# sharing Netflix account?



## jargey3000 (Jan 25, 2011)

my sister has netflix at her house - through Rogers. I'm with Rogers as well. I've been told you get up to 3?
account users with netflix, and by using her password I can share her netflix account and get it at my house too? is this correct? how's it done? thanks all!


----------



## andrewf (Mar 1, 2010)

Netflix is just an account that is accessed using an email address and a password and can be used anywhere. Netflix limits how many simultaneous streams and the number of profiles. So, there may be 5 profiles (to remember your viewing preferences) and 3 simultaneous streams, so only 3 of the 5 users could watch at any given time.
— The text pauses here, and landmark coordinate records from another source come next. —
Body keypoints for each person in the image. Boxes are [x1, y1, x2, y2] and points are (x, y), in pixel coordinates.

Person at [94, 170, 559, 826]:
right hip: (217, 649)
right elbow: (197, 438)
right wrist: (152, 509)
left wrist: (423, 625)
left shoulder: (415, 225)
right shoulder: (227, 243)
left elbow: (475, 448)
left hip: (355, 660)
It is absolutely not tied to your location, you just need internet access. Rogers is irrelevant.


----------



## AltaRed (Jun 8, 2009)

+1 That is why it is so much better than Shomi (which will be dead shortly) and Bell's Crave which should also go dead. No one should be willing to be tied to their ISP for their product.


----------



## jargey3000 (Jan 25, 2011)

thanks andrewf. So, if i read u right... we can do what i'm asking about...I can share my sis' account with her password...Correct?


----------



## AltaRed (Jun 8, 2009)

You certainly can.


----------



## andrewf (Mar 1, 2010)

jargey3000 said:


> thanks andrewf. So, if i read u right... we can do what i'm asking about...I can share my sis' account with her password...Correct?


That is exactly what I do with my family.


----------



## jargey3000 (Jan 25, 2011)

what a wonderful woild!!


----------



## james4beach (Nov 15, 2012)

Netflix is _meant_ to be used by multiple people at once, which is why it support multiple profiles. Go for it! Choose which level of service you want according to how many "screens" can simultaneously watch.
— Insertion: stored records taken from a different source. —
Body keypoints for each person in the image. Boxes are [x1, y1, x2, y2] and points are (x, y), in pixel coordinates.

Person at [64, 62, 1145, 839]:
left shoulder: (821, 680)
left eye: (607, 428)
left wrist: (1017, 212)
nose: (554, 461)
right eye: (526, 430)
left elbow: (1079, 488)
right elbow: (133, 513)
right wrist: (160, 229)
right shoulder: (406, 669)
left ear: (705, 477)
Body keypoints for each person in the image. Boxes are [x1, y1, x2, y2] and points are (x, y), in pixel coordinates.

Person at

Use it from any ISP. Heck, use it form a hotel room using a hotel's wifi -- it doesn't matter who provides your internet.
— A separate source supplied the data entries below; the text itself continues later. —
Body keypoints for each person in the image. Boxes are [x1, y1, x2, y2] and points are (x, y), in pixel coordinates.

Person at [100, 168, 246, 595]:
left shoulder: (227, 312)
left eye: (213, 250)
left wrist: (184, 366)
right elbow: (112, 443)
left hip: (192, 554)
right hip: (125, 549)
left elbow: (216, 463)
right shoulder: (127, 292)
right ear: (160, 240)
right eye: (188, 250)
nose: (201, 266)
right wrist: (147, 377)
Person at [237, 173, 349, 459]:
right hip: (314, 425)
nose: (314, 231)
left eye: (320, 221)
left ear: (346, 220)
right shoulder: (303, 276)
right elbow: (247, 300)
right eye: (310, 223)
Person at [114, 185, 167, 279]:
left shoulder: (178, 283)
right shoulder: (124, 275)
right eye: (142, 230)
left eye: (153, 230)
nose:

You can even use it when you travel. I use my account from both the US and Canada, but it's the same account.


----------



## spirit (May 9, 2009)

We share a netflix account with our son and nephew.....makes it a good deal. The movie selection is pretty poor most months unless you like some of the oldie but goodies....but we are huge fans of the television series. Love the fact we can always get Netflix when travelling with our laptop.


----------